For all of the parents out there, imagine having to decide whether to split up your family to live in different shelters versus keeping the family together and living in your car.

During these tough economic times, these are the heartbreaking decisions that some families have to make every day. National attention was brought over the summer to the story of the Prince and Charlomane Leonard in Houston, TX, after their six children were taken away from their parents by Child Protective Services when their family was found living in a storage unit. The unit was 10,000 square feet and had beds, a microwave, refrigerator, air conditioning as well as fresh water brought in everyday by Mr. Leonard for bathing, cooking, and a compost toilet.

Mrs. Leonard claimed her family had everything required under the Texas Family Code, even if they weren’t living in a traditional setting. Luckily, the story has a happy ending -the children have since been returned to their parents after activists helped them find a rental home.

Federal law defines child abuse and neglect as “any recent act or failure to act on the part of a parent or caretaker which results in death, serious physical or emotional harm, sexual abuse or exploitation; or an act or failure to act which presents an imminent risk of serious harm.” Most states recognize four forms of maltreatment, including both physical and emotional neglect. Physical neglect is often defined as failure to provide necessary food or shelter, or lack of appropriate supervision.

According to the U.S. Department of Health and Human Service’s latest National Incidence Study of Child Abuse and Neglect, from 2005 to 2006 children in households with low socioeconomic status experienced maltreatment 5 times the rate of other children, and were seven times as likely to be neglected. Rates of neglect for children with an unemployed parent were 2 to 3 times higher than children with employed parents.

Incidents of child abuse and neglect are not unique to low-income families. However, these families do have unique stressors, such as job loss, housing instability, and more limited access to goods and services. These stressors can hinder a parent’s ability to provide sufficient psychological as well as material support to their children.

Stories like the Leonard family are becoming all too common. As more families find themselves struggling- according to the latest Census data, more than 37% of families with children are living in poverty- state child welfare agencies are facing tough decisions about what conditions rise to the level of neglect. There is no easy answer to this. However, separating a family should be the last resort. Instead of trying to decide whether a family living in a storage unit or their car constitutes neglect, states need to focus on ensuring that when families hit tough times, there is a safety net in place to help them stay in their home and provide necessities for themselves and their children.

We need to help these struggling families by supporting programs that keep children and their families in their homes and out of poverty. As families continue to have to spend higher percentages of their income on rent, additional investments in affordable housing, including Section 8 vouchers and the National Housing Trust Fund, are needed and would provide options for families facing homelessness.

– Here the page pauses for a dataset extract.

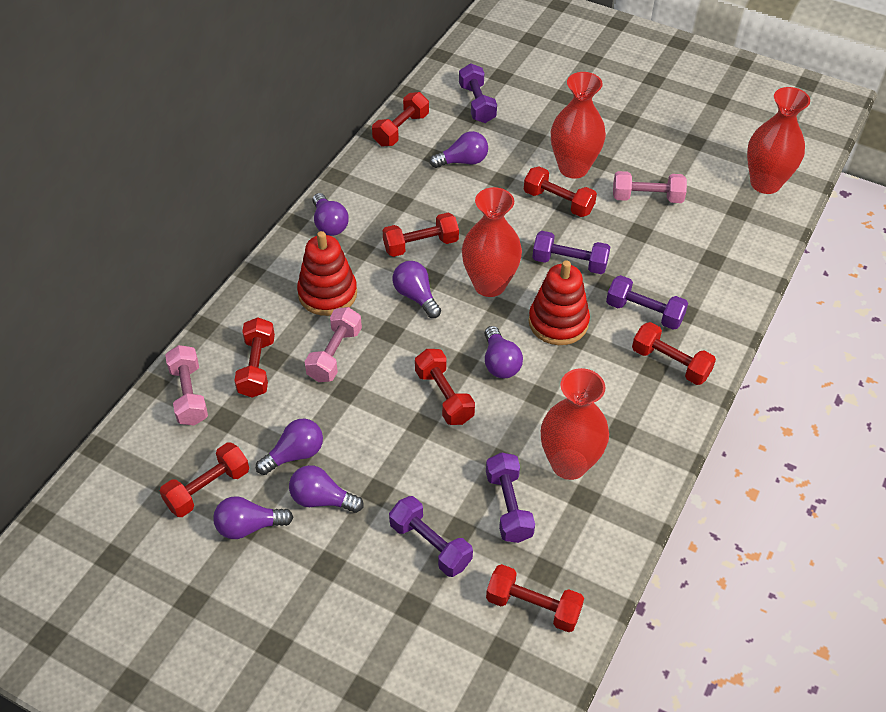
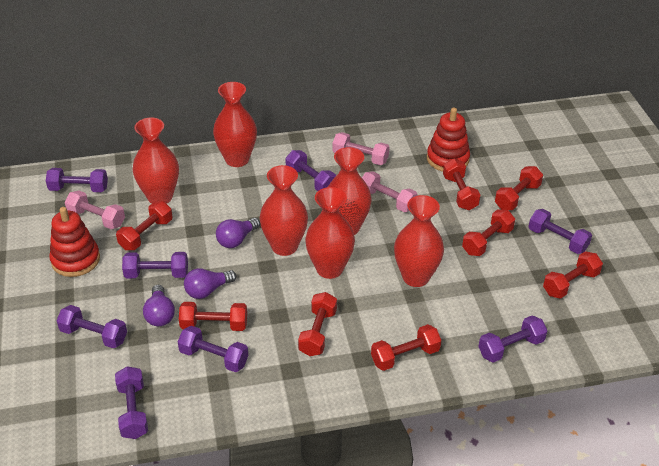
purple dumbbell: [389,496,473,577] [459,64,497,123] [486,452,535,543] [532,231,610,274] [606,275,688,330] = 5 -> [46,168,108,192] [57,305,127,348] [115,366,148,439] [122,252,188,278] [178,326,248,372] [285,150,336,191] [478,316,548,363] [528,209,592,254] = 8
purple light bulb: [213,496,293,539] [256,419,323,475] [289,465,364,513] [313,193,349,236] [393,261,441,318] [430,131,488,168] [484,326,523,378] = 7 -> [143,285,175,326] [184,268,236,299] [216,218,260,248] = 3
red vase: [462,187,522,297] [541,368,609,480] [551,72,606,178] [747,87,810,194] = 4 -> [133,118,179,204] [213,82,257,167] [260,165,308,256] [305,187,355,279] [328,147,372,235] [394,195,444,287] = 6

In addition to housing needs, recent changes to the primary cash assistance program for low-income families with children, Temporary Assistance for Needy Families (TANF), have proved worrisome for the families it is intended to support. Although TANF was recently extended for three months, the extension continued the flat rate of funding for the overall block grant, but did not continue funding for the Supplemental Grants or the Contingency fund. The Supplemental Grants assist 17 states with particularly high-need populations, and the grant funds were often for child welfare programs. Without these vital funding streams, states lack the money to maintain the same level of services for families — though the need for these services remains high. When Congress takes up a longer extension of the TANF program, or full reauthorization, they should restore these Supplemental Grants as well as the Contingency fund in order to help families and children in need.

Another important support for low-income families with children is the Earned Income Tax Credit (EITC), which — as the largest poverty reduction program in the U.S. — helped keep 3 million children out of poverty in 2010 by decreasing taxes on low-wage workers, thereby allowing families with a parent working for minimum wage to rise above the poverty line. Under ARRA, EITC expanded to include larger families. Congress must act, however, to make these improvements permanent before their expiration at the end of 2012.

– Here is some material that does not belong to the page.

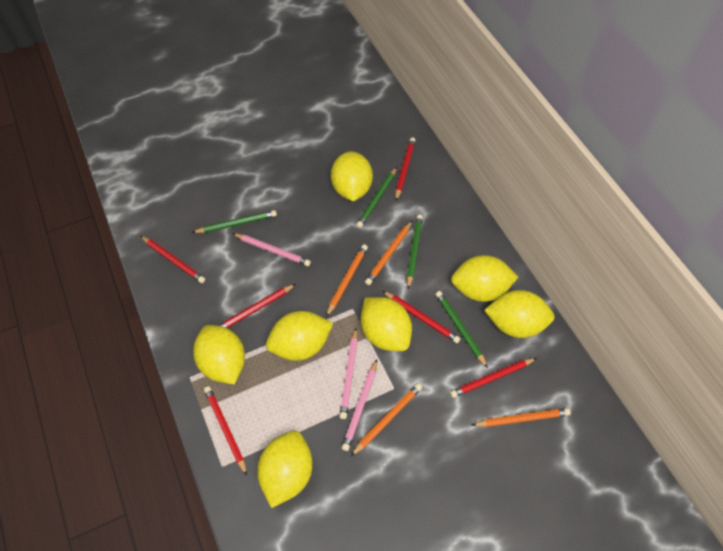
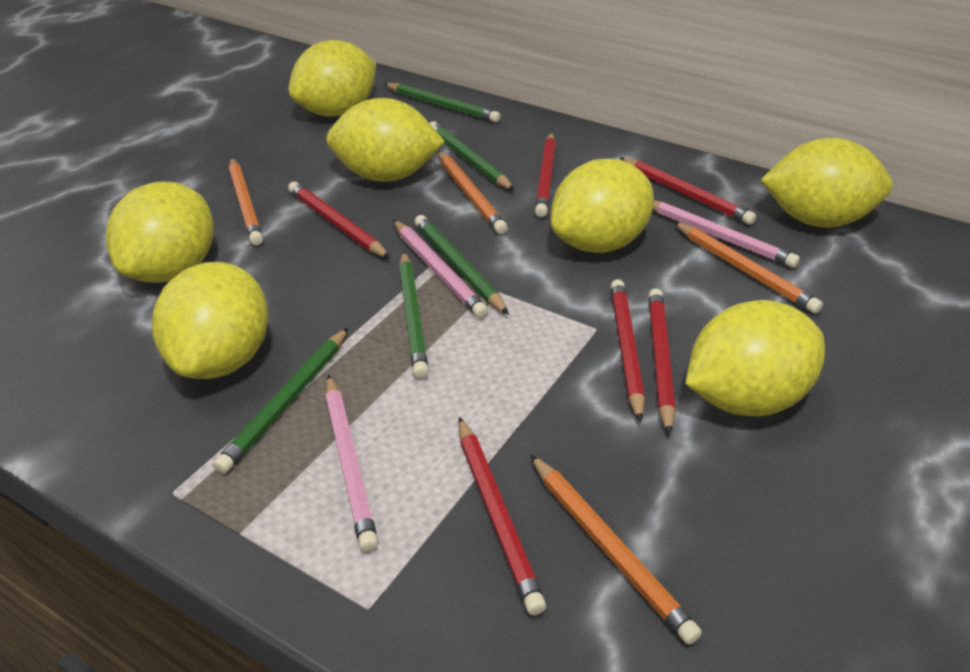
green pencil: [192,210,277,233] [356,167,397,228] [407,215,423,289] [436,291,488,368] = 4 -> [213,328,348,474] [384,83,501,123] [399,251,429,379] [414,215,509,315] [430,121,515,191] = 5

Finally, the Child Abuse Prevention and Treatment Act (CAPTA) funds community-based child abuse prevention programs, which provide a range of services designed to strengthen families. Unfortunately, it continues to be underfunded and these community-based organizations often have to rely on charitable donations. CAPTA needs to be adequately funded in order to effectively protect vulnerable children by supporting parents experiencing job loss and financial stress.

These recommendations are for all families, so we can prevent others from ever having to face poverty and make the tough choices that the Leonard family had to make.